Malware is everywhere, and between virtual employees’ personal devices, unsecured internet connections, and susceptibility to phishing scams, it’s only a matter of time before most companies face some sort of breach. Without in-office access to an IT team, it can be next to impossible for staff to constantly secure all the competing devices accessing your data and applications.

“Another novel threat in this context is an employee’s need to access or send data over public internet connections when connecting to systems or storage resources that exist in their companies’ offices,” points out Security Boulevard. “If that data is not properly secured, third parties could eavesdrop on the connections and steal sensitive information in a way that would be much more difficult to do when all data remains inside corporate networks.”

New Rules for Securing Remote Access

The necessity of remote work coupled with the inevitability of eventual cyber activity can be a scary combo. The good news is that just because remote work increases your potential attack surface, doesn’t mean you have to simply sit back and wait for a breach.

Companies that are most successful at mitigating cyber risks play by the following rules to secure their systems and data while working remotely:

Encrypt all network connections.
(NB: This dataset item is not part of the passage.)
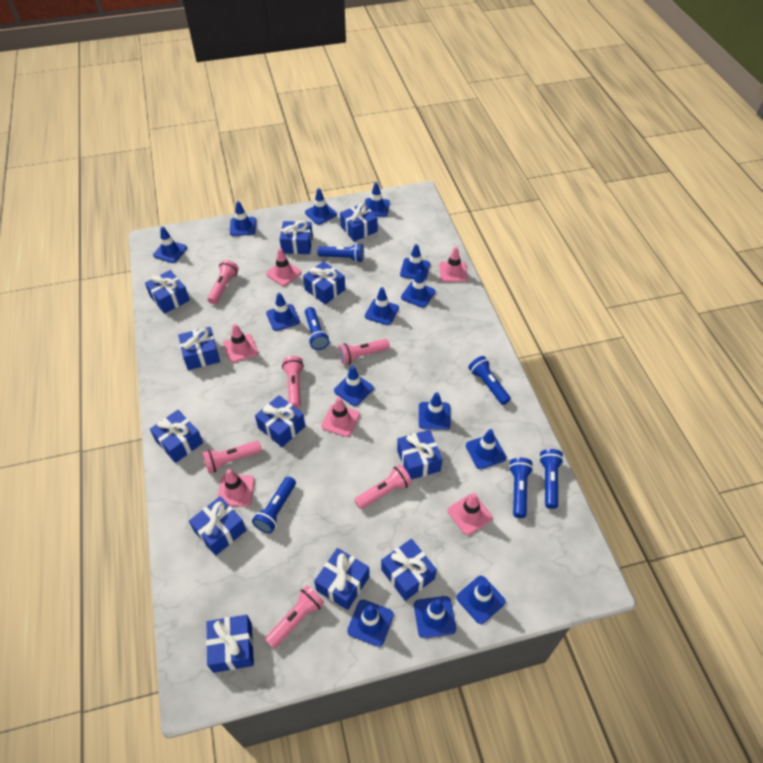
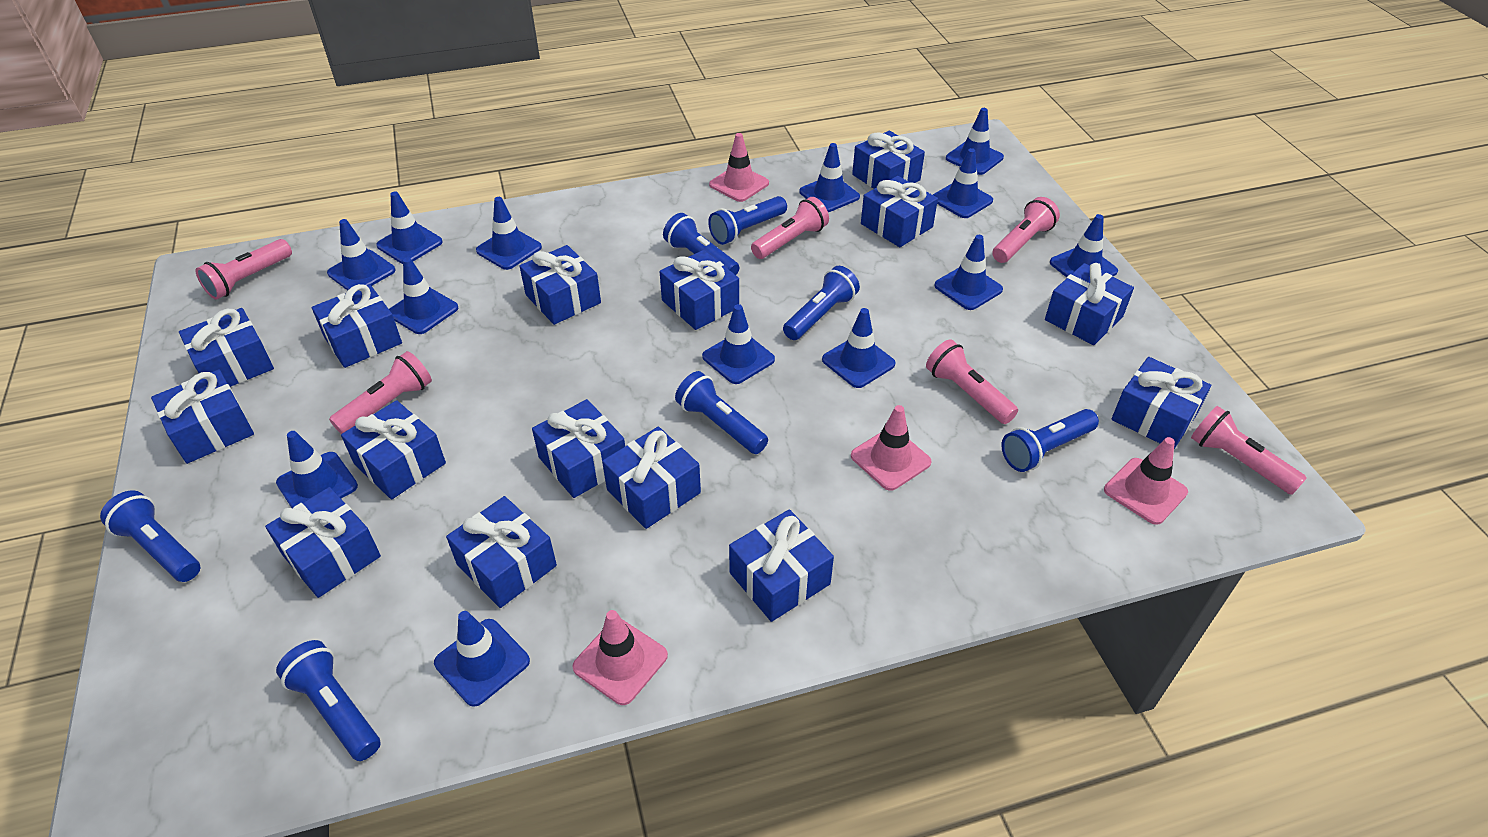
blue flashlight: 6 -> 7
blue gift: 12 -> 15
blue traffic cone: 14 -> 13
pink traffic cone: 6 -> 4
Virtual Private Networks (VPNs) are helpful for safe file sharing, as well as keeping your internet activity and identity is hidden from hackers.
Monitor all network activity. Using intrusion prevention systems, the right piece of hardware or software can detect, block, and report any potentially malicious activity.
Build the right network architecture. Secure Access Service Edge (SASE) is like a VPN meets wide area network (WAN) that can help you make safe connections using cloud-native security technologies.
Make cybercriminals walk through fire(walls). All incoming and outgoing network traffic must meet your predetermined security rules. Otherwise, it gives any unauthorized users the boot.
Have a user-cloud app go-between. Cloud access security brokers are your cloud conduits between users and providers. They help reinforce your data security policies by identifying risks and enforcing compliance.
Trust no one. Or at least authenticate, authorize, and validate them first with zero-trust network access.
Hire virtual machines to manage your desktops. Keep them all on a centralized server and give remote users access upon request with virtual desktop infrastructure.
Practice the principle of least privilege. Identity and access management can help you ensure only the appropriate people have access to just the right info – and nothing more.

As the nature of where and how we work has changed, so has what constitutes secure remote access. For our location-agnostic workforce, that’s meant adopting new tools and technologies to help them do their part in protecting company data and applications. Remote access security is a world that will continue to evolve as our technologies and the cybercrime that threatens them do.